The rate of muscle symptoms with statins was high in the study, but vitamin D had little impact on alleviating patient concerns.
Taking vitamin D does not have a significant impact on statin-associated muscle symptoms (SAMS) nor does it prevent patients from stopping their medication because of muscle pain, according to an analysis of the VITAL study.
Over 5 years of follow-up, the rate of SAMS was 31% in both patients who were taking vitamin D and those who were taking placebo in the US National Heart, Lung, and Blood Institute (NHLBI)-funded trial. The rate of statin discontinuation was 13% in the vitamin D- and placebo-treatment groups.
“These null results in a large, contemporary randomized clinical trial suggest that vitamin D has little, if any, association with preventing SAMS,” writes Mark A. Hlatky, MD (Stanford University School of Medicine, CA), and colleagues in the paper published this week in JAMA Cardiology.

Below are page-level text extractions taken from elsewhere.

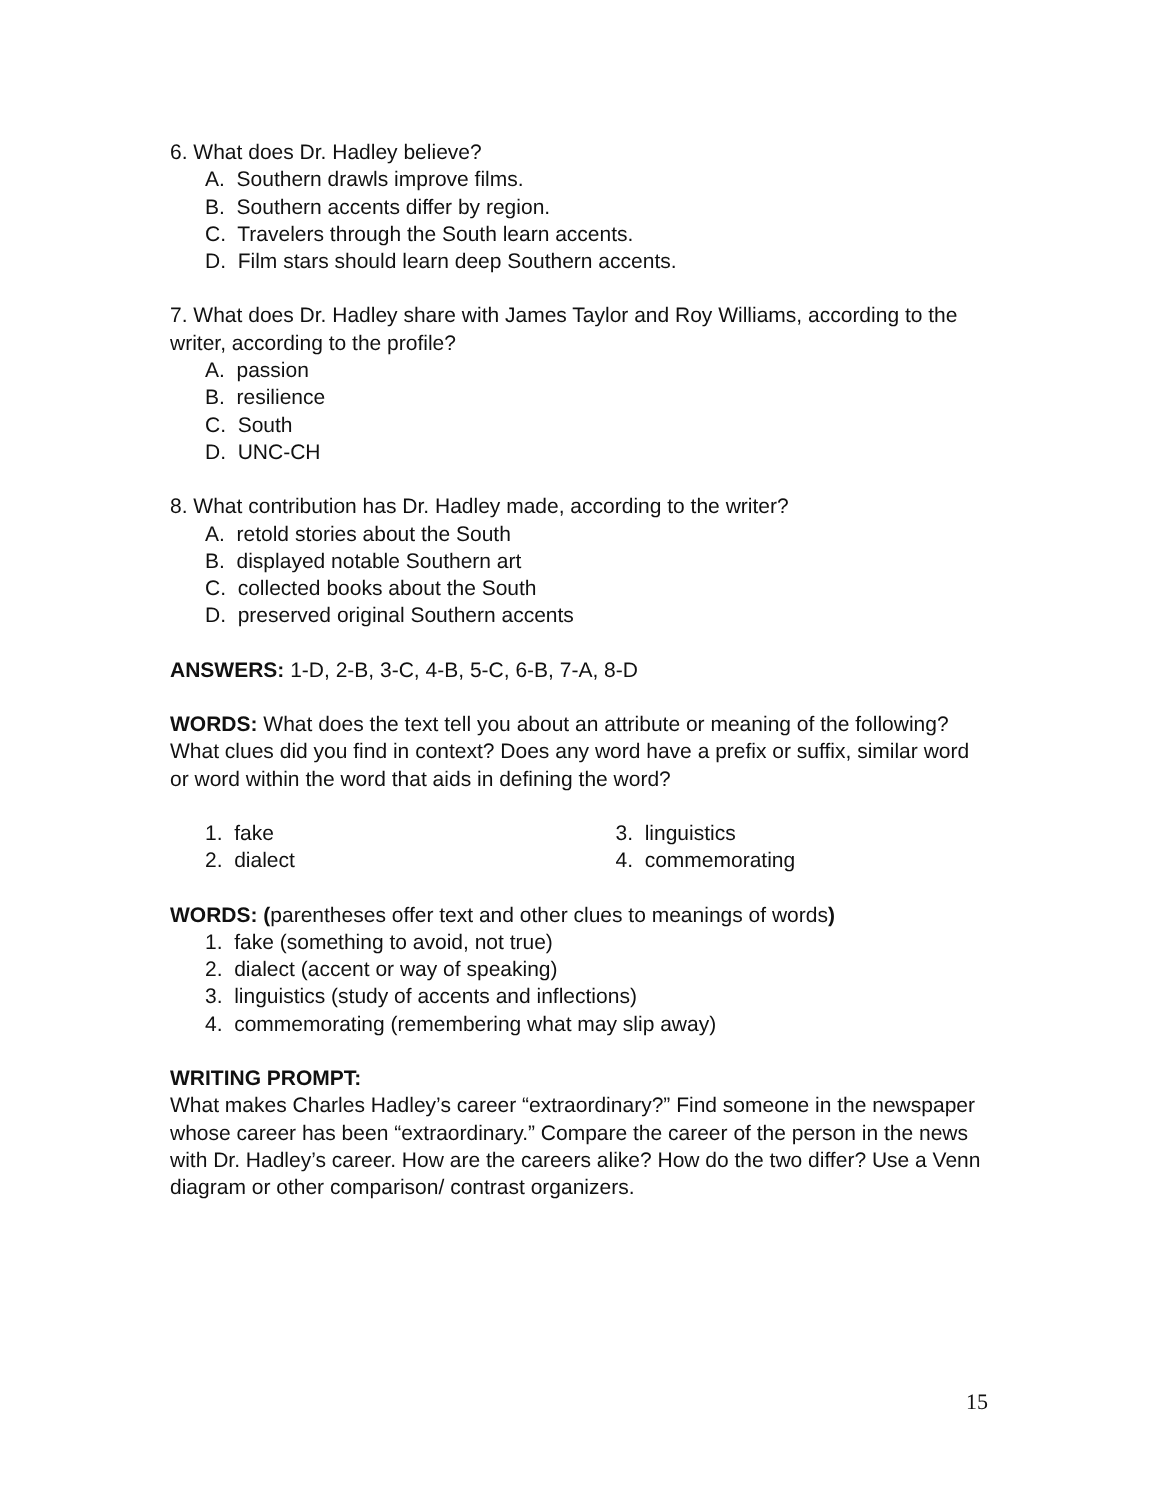6. What does Dr. Hadley believe?
A. Southern drawls improve films.
B. Southern accents differ by region.
C. Travelers through the South learn accents.
D. Film stars should learn deep Southern accents.
7. What does Dr. Hadley share with James Taylor and Roy Williams, according to the writer, according to the profile?
A. passion
B. resilience
C. South
D. UNC-CH
8. What contribution has Dr. Hadley made, according to the writer?
A. retold stories about the South
B. displayed notable Southern art
C. collected books about the South
D. preserved original Southern accents
ANSWERS: 1-D, 2-B, 3-C, 4-B, 5-C, 6-B, 7-A, 8-D
WORDS: What does the text tell you about an attribute or meaning of the following? What clues did you find in context? Does any word have a prefix or suffix, similar word or word within the word that aids in defining the word?
1. fake
2. dialect
3. linguistics
4. commemorating
WORDS: (parentheses offer text and other clues to meanings of words)
1. fake (something to avoid, not true)
2. dialect (accent or way of speaking)
3. linguistics (study of accents and inflections)
4. commemorating (remembering what may slip away)
WRITING PROMPT:
What makes Charles Hadley’s career “extraordinary?” Find someone in the newspaper whose career has been “extraordinary.” Compare the career of the person in the news with Dr. Hadley’s career. How are the careers alike? How do the two differ? Use a Venn diagram or other comparison/ contrast organizers.
15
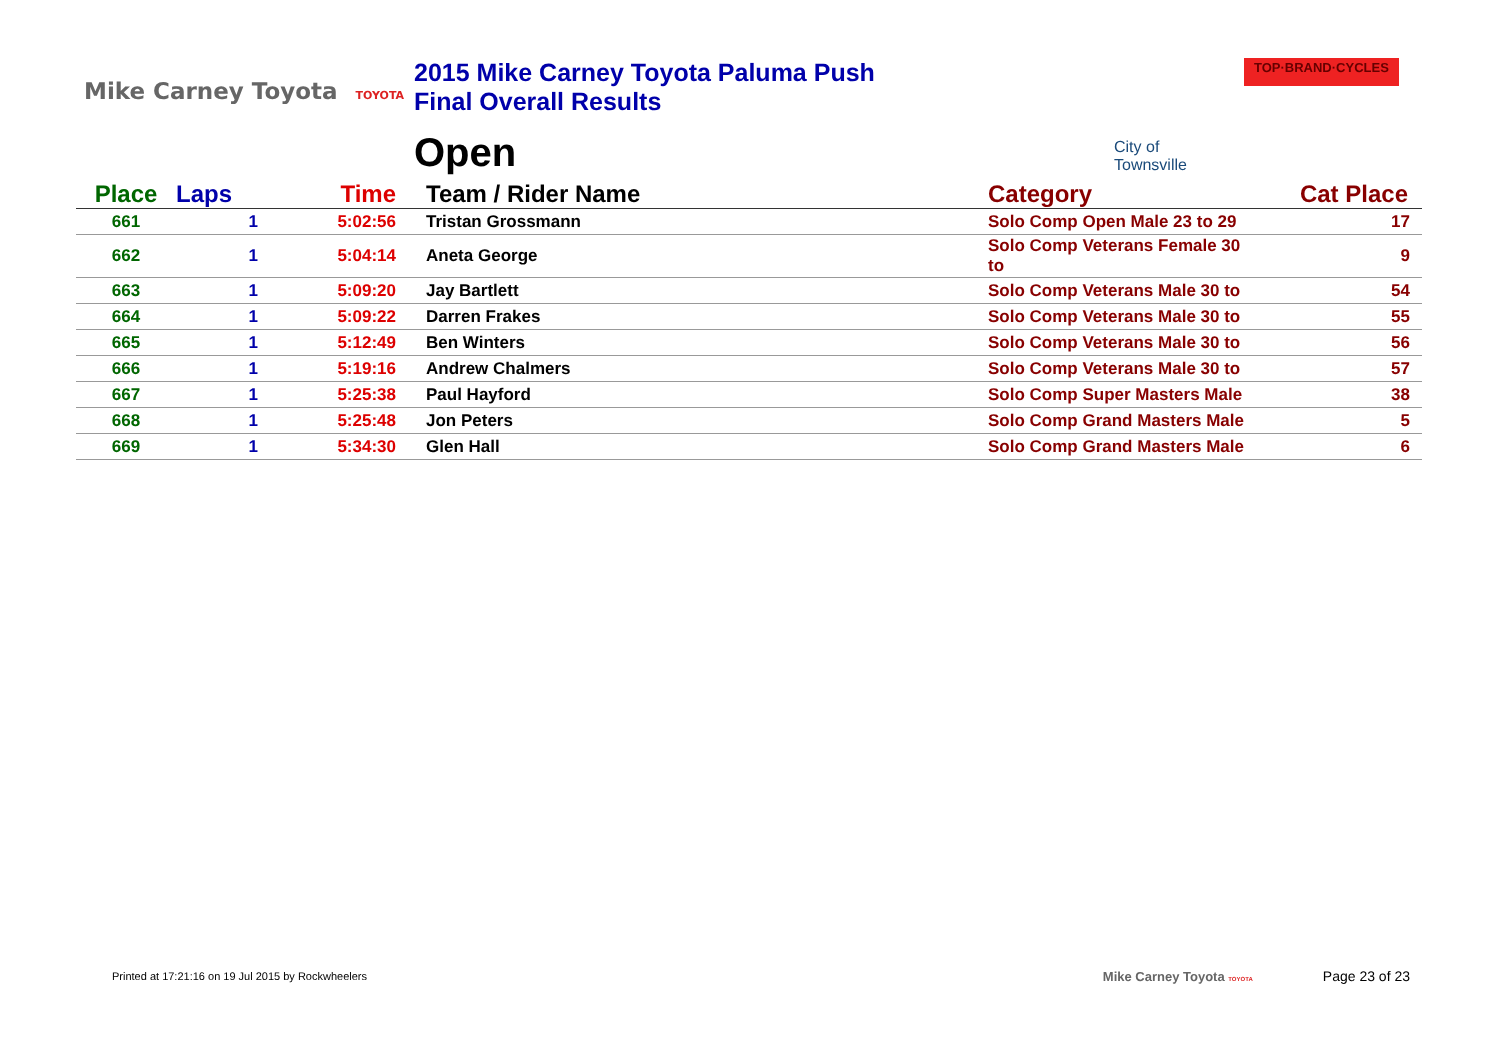Mike Carney Toyota TOYOTA
2015 Mike Carney Toyota Paluma Push
Final Overall Results
Open
City of
Townsville
TOP·BRAND·CYCLES
| Place | Laps | Time | Team / Rider Name | Category | Cat Place |
| --- | --- | --- | --- | --- | --- |
| 661 | 1 | 5:02:56 | Tristan Grossmann | Solo Comp Open Male 23 to 29 | 17 |
| 662 | 1 | 5:04:14 | Aneta George | Solo Comp Veterans Female 30 to | 9 |
| 663 | 1 | 5:09:20 | Jay Bartlett | Solo Comp Veterans Male 30 to | 54 |
| 664 | 1 | 5:09:22 | Darren Frakes | Solo Comp Veterans Male 30 to | 55 |
| 665 | 1 | 5:12:49 | Ben Winters | Solo Comp Veterans Male 30 to | 56 |
| 666 | 1 | 5:19:16 | Andrew Chalmers | Solo Comp Veterans Male 30 to | 57 |
| 667 | 1 | 5:25:38 | Paul Hayford | Solo Comp Super Masters Male | 38 |
| 668 | 1 | 5:25:48 | Jon Peters | Solo Comp Grand Masters Male | 5 |
| 669 | 1 | 5:34:30 | Glen Hall | Solo Comp Grand Masters Male | 6 |
Printed at 17:21:16 on 19 Jul 2015 by Rockwheelers
Mike Carney Toyota TOYOTA
Page 23 of 23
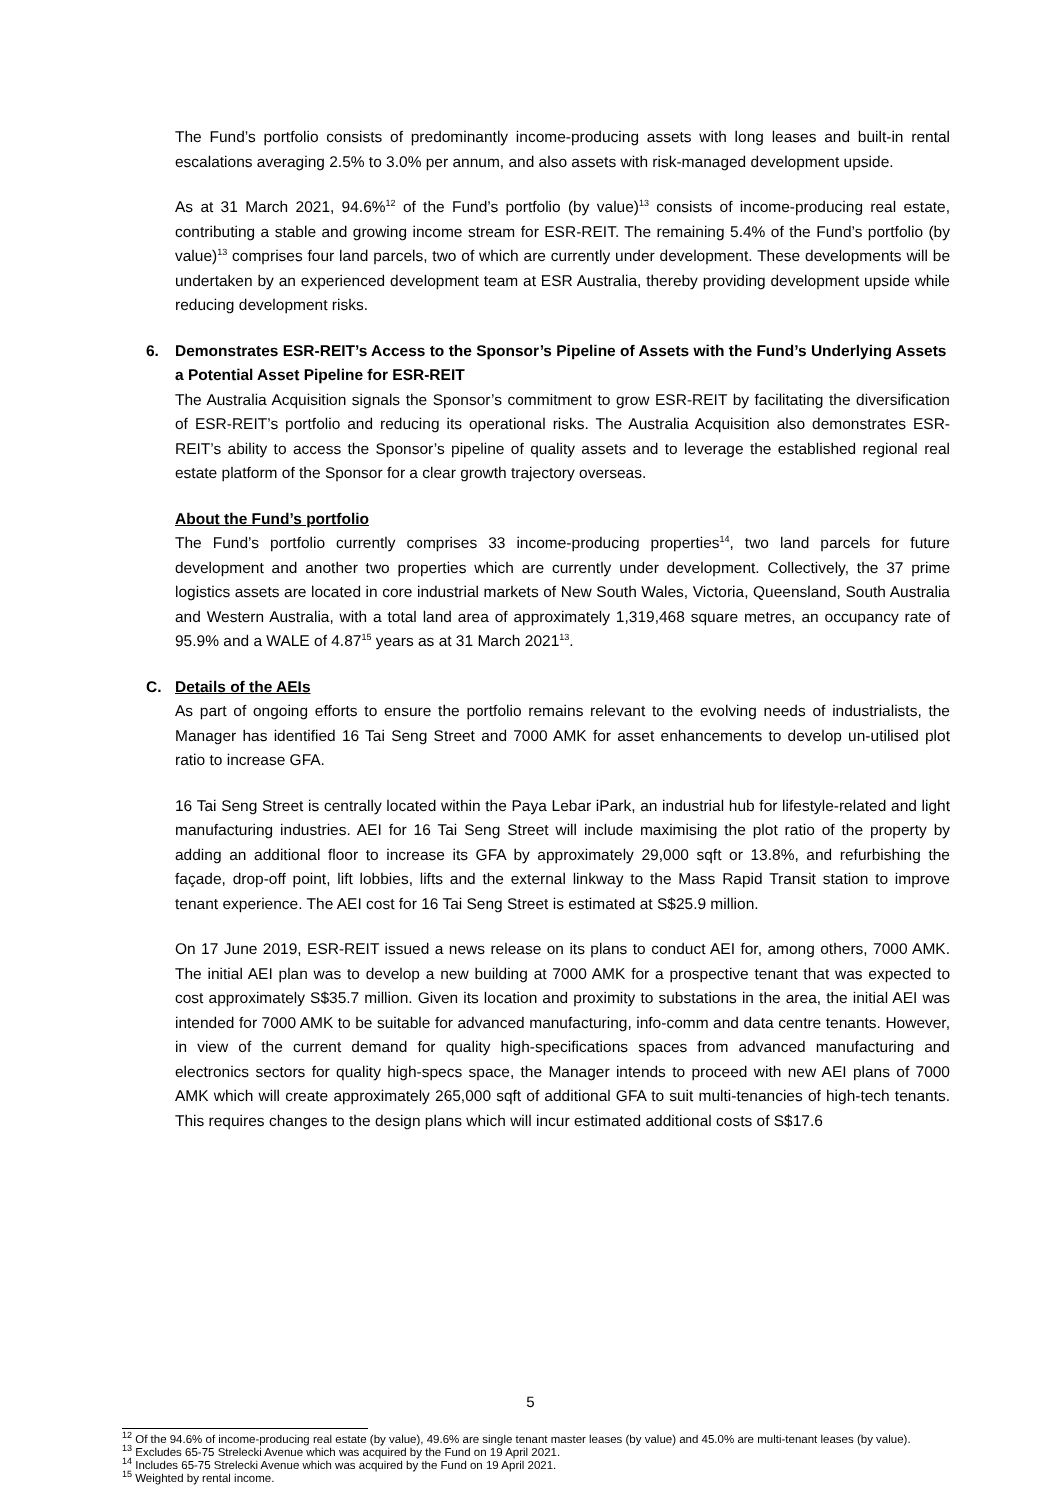The Fund’s portfolio consists of predominantly income-producing assets with long leases and built-in rental escalations averaging 2.5% to 3.0% per annum, and also assets with risk-managed development upside.
As at 31 March 2021, 94.6%<sup>12</sup> of the Fund’s portfolio (by value)<sup>13</sup> consists of income-producing real estate, contributing a stable and growing income stream for ESR-REIT. The remaining 5.4% of the Fund’s portfolio (by value)<sup>13</sup> comprises four land parcels, two of which are currently under development. These developments will be undertaken by an experienced development team at ESR Australia, thereby providing development upside while reducing development risks.
6. Demonstrates ESR-REIT’s Access to the Sponsor’s Pipeline of Assets with the Fund’s Underlying Assets a Potential Asset Pipeline for ESR-REIT
The Australia Acquisition signals the Sponsor’s commitment to grow ESR-REIT by facilitating the diversification of ESR-REIT’s portfolio and reducing its operational risks. The Australia Acquisition also demonstrates ESR-REIT’s ability to access the Sponsor’s pipeline of quality assets and to leverage the established regional real estate platform of the Sponsor for a clear growth trajectory overseas.
About the Fund’s portfolio
The Fund’s portfolio currently comprises 33 income-producing properties<sup>14</sup>, two land parcels for future development and another two properties which are currently under development. Collectively, the 37 prime logistics assets are located in core industrial markets of New South Wales, Victoria, Queensland, South Australia and Western Australia, with a total land area of approximately 1,319,468 square metres, an occupancy rate of 95.9% and a WALE of 4.87<sup>15</sup> years as at 31 March 2021<sup>13</sup>.
C. Details of the AEIs
As part of ongoing efforts to ensure the portfolio remains relevant to the evolving needs of industrialists, the Manager has identified 16 Tai Seng Street and 7000 AMK for asset enhancements to develop un-utilised plot ratio to increase GFA.
16 Tai Seng Street is centrally located within the Paya Lebar iPark, an industrial hub for lifestyle-related and light manufacturing industries. AEI for 16 Tai Seng Street will include maximising the plot ratio of the property by adding an additional floor to increase its GFA by approximately 29,000 sqft or 13.8%, and refurbishing the façade, drop-off point, lift lobbies, lifts and the external linkway to the Mass Rapid Transit station to improve tenant experience. The AEI cost for 16 Tai Seng Street is estimated at S$25.9 million.
On 17 June 2019, ESR-REIT issued a news release on its plans to conduct AEI for, among others, 7000 AMK. The initial AEI plan was to develop a new building at 7000 AMK for a prospective tenant that was expected to cost approximately S$35.7 million. Given its location and proximity to substations in the area, the initial AEI was intended for 7000 AMK to be suitable for advanced manufacturing, info-comm and data centre tenants. However, in view of the current demand for quality high-specifications spaces from advanced manufacturing and electronics sectors for quality high-specs space, the Manager intends to proceed with new AEI plans of 7000 AMK which will create approximately 265,000 sqft of additional GFA to suit multi-tenancies of high-tech tenants. This requires changes to the design plans which will incur estimated additional costs of S$17.6
<sup>12</sup> Of the 94.6% of income-producing real estate (by value), 49.6% are single tenant master leases (by value) and 45.0% are multi-tenant leases (by value).
<sup>13</sup> Excludes 65-75 Strelecki Avenue which was acquired by the Fund on 19 April 2021.
<sup>14</sup> Includes 65-75 Strelecki Avenue which was acquired by the Fund on 19 April 2021.
<sup>15</sup> Weighted by rental income.
5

VITAL was a nationwide, randomized, placebo-controlled US trial with a 2×2 factorial design of both vitamin D at a dose of 2000 IU per day and marine n-3 fatty acids at a dose of 1 g per day. The trial, which was published in 2018, showed that neither vitamin D nor n-3 fatty acids, when compared with placebo, reduced the risk of major cardiovascular events or cancer.
With VITAL, researchers say they had a unique opportunity to evaluate whether vitamin D could reduce the risk of SAMS. As part of the trial, new statin users were mailed a survey asking about muscle symptoms, including musculoskeletal pain or discomfort persisting for more than a few days while taking the lipid-lowering therapy. They were also asked if they stopped taking the statins because of the discomfort.
To TCTMD, Hlatky noted that the rationale for testing vitamin D to treat SAMS was partly based on findings showing that it has some effects on muscle function. There are also studies showing that patients with SAMS have lower levels of vitamin D, he said.
The analysis included 1,033 participants randomized to vitamin D and 1,050 assigned to placebo. In total, muscle symptoms were reported by 317 (31%) and 325 (31%) of patients in the treatment and placebo groups, a nonsignificant difference. Rates of statin discontinuation were also no different. In the two-thirds of patients with measured 25-hydroxy vitamin D (25-OHD) levels, there was no difference in SAMS between the two treatments. The effect of vitamin D with muscle symptoms was similar across baseline 25-OHD levels.
The researchers note that the rate of SAMS was high in VITAL but point out that statin therapy was started by the participants’ physicians and SAMS was not evaluated or treated prospectively.
When it comes to managing patients with statin-related muscle pain, Hlatky said there are other options than vitamin D.
“Since vitamin D is not effective for SAMS, I would recommend the approach in the 2018 ACC/AHA cholesterol guidelines, which is based on stopping [statin therapy] for a period, then restarting with a different agent and/or a lower dose,” he said. “That is often effective.”